→ Exercise objective: Print the text lines of every record below word for word, leaving out the pictures.

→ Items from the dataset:
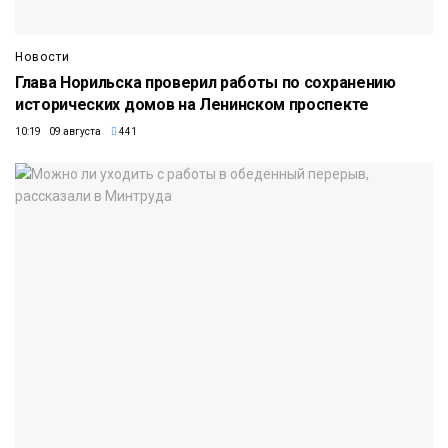
Новости
Глава Норильска проверил работы по сохранению
исторических домов на Ленинском проспекте
10:19 09 августа
441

→ Task solution:
Новости
Глава Норильска проверил работы по сохранению
исторических домов на Ленинском проспекте
10:19 09 августа
441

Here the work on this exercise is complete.